Joydeep Mukerji, head of the sovereign ratings group at S&P, says that Chile's sovereign credit rating is even higher than that of South Korea (rated A). He adds that the South American country has virtually no public debt and that has helped to shore up its ratings. However, the average income per head in Chile - still relatively low by advanced world standards - is a constraining factor on the country attaining a higher credit rating.

"Chile is largely dependent on natural resources," says Mr Mukerji. "That means it's tied to global commodity cycles. If, over time, it becomes a more mature economy, with a broader industrial base and becomes less vulnerable to rapid swings in commodity prices or global trade, it should be in a position to see its credit ratings rise to even higher levels."

An example of the sort of change that S&P would like to see in Chile is a more professional civil service. He says that in advanced countries, such as the UK or France, the civil service is neutral and manages the transition from one political party in power to another in a smooth way. In Chile's case it has had the same coalition in power for almost two decades and many senior civil service posts have been filled by Concertación supporters.
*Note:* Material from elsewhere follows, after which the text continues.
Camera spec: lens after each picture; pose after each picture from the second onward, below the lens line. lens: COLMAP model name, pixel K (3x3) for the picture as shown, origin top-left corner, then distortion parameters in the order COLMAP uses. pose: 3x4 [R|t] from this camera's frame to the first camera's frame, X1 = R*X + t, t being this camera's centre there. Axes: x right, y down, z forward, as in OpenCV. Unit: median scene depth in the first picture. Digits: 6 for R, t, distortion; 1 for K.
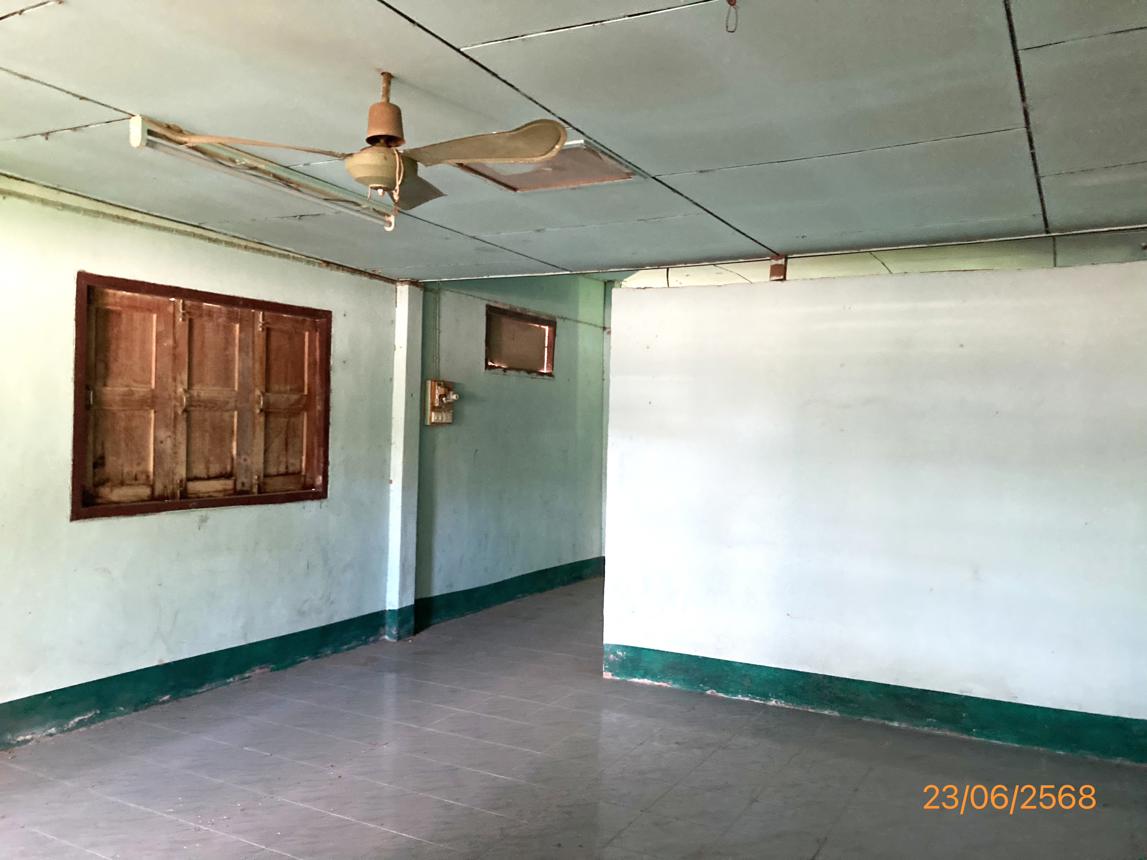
lens RADIAL K [[924.6, 0, 573.5], [0, 924.6, 430.0], [0, 0, 1]] dist [0.001272, -0.008283]
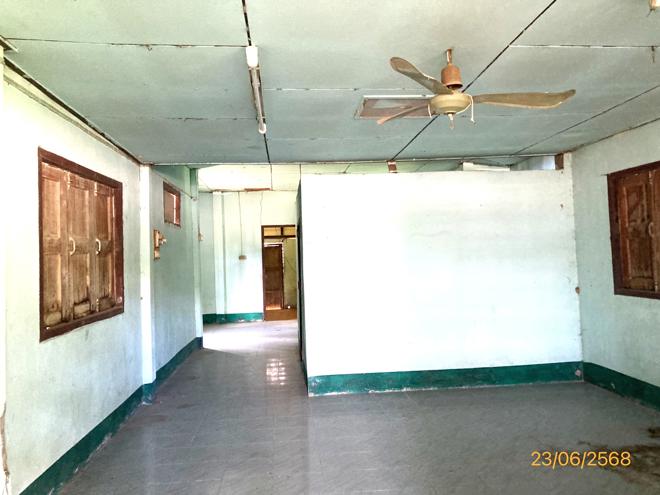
lens RADIAL K [[532.1, 0, 330.0], [0, 532.1, 247.5], [0, 0, 1]] dist [0.001272, -0.008283]
pose [[0.835509, -0.042385, 0.547840, -0.497980], [0.054075, 0.998523, -0.005218, -0.005589], [-0.546810, 0.033984, 0.836567, 0.137918]]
However, one of Mr Piñera's first moves on being elected president was to meet up with outgoing president Ms Bachelet and agree with her a structured and co-ordinated way in which her administration could hand over all the details of public policy to the incoming government. He said this would set a precedent for transferring power in the future. Chilean presidents are limited to a four-year term and cannot stand for a second consecutive election (although they are able to be candidates again four years after their term has ended).

During the election campaign, Mr Piñera said he would like to privatise up to 20% of Codelco (analysts estimate the market value of the entire group at between $38bn and $66bn, depending on the widely shifting copper price). However, its employees have one of the strongest trade unions in Chile and his party will not have an overall majority in Congress (Mr Piñera's supporters will control the Lower House while the now-opposition Concertación will have a slight majority in the Senate).

"Mr Piñera is very pragmatic," says Armen Kouyoumdjian, an independent Chile economics consultant. "I think his priority will be to try to ensure that the right-wing wins future elections in the country. People are sensitive about a right-wing government because the last one was a military dictatorship. He wants to try to lead by consensus and not rock the boat too much."

Daniel Kerner, Chile analyst at research group Eurasia, agrees: "Mr Piñera almost campaigned as a centre-left candidate. Supposedly, he is right-wing but I think one can argue that there is no real right in Chile nowadays. He will find it very hard to privatise even a small proportion of Codelco and, in the end, I believe it will not happen."

Mr Monge disagrees and believes that Mr Piñera will privatise 10% of the company. He says that this will lead to more independent entrepreneurs being part of Codelco's management structure and it should help to make the business more efficient.

Even Marco Enríquez-Ominami, the independent third candidate during the presidential elections who has a strong following from the left, suggested that Codelco needed partial privatisation, which could help to ease such a move.

Mr Piñera will inherit one of the strongest economies in the Western Hemisphere. However, his challenge lies in implementing a series of microeconomic reforms to improve productivity and boost small businesses. Lessening Chile's dependence on copper by diversifying the country's knowledge economy will also be crucial to the new regime if it is to fulfil Mr Piñera's ambitions of further victories for the right in subsequent elections.